> TASK MATERIAL:
- Opening Delimiter -

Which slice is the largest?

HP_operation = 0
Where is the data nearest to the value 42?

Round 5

- Closing Delimiter -
- Opening Delimiter -

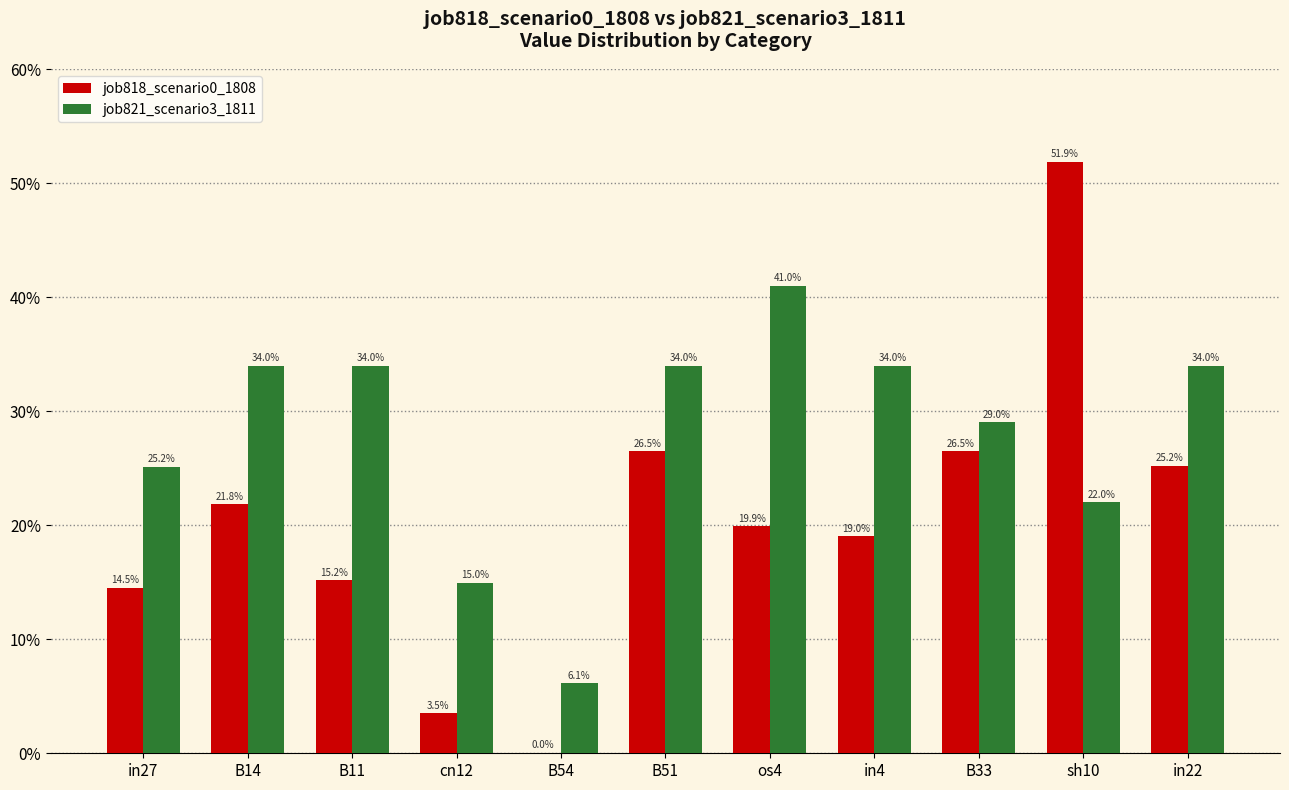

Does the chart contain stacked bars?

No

- Closing Delimiter -
- Opening Delimiter -

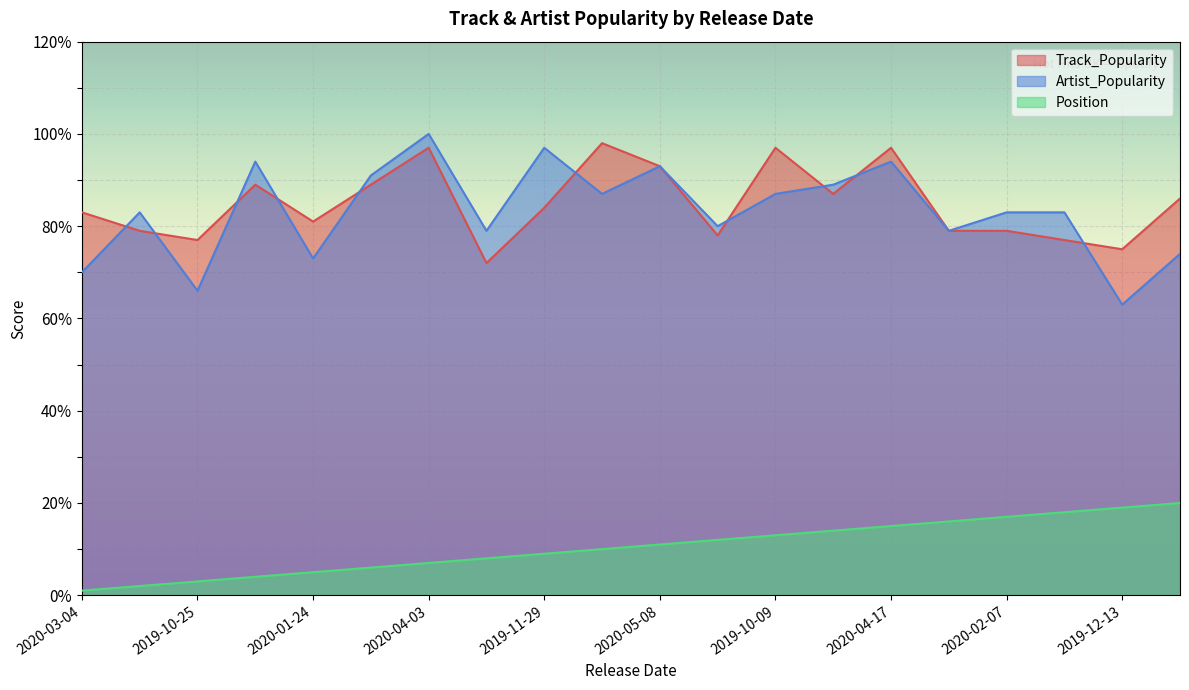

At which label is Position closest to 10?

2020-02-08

- Closing Delimiter -

> ASSIGNMENT: Can you repeat the records word for word, from the line with "Which slice is the largest?" through the line with "Where is the data nearest to the value 42?", including both of those lines?

> FINAL ANSWER:
Which slice is the largest?

HP_operation = 0
Where is the data nearest to the value 42?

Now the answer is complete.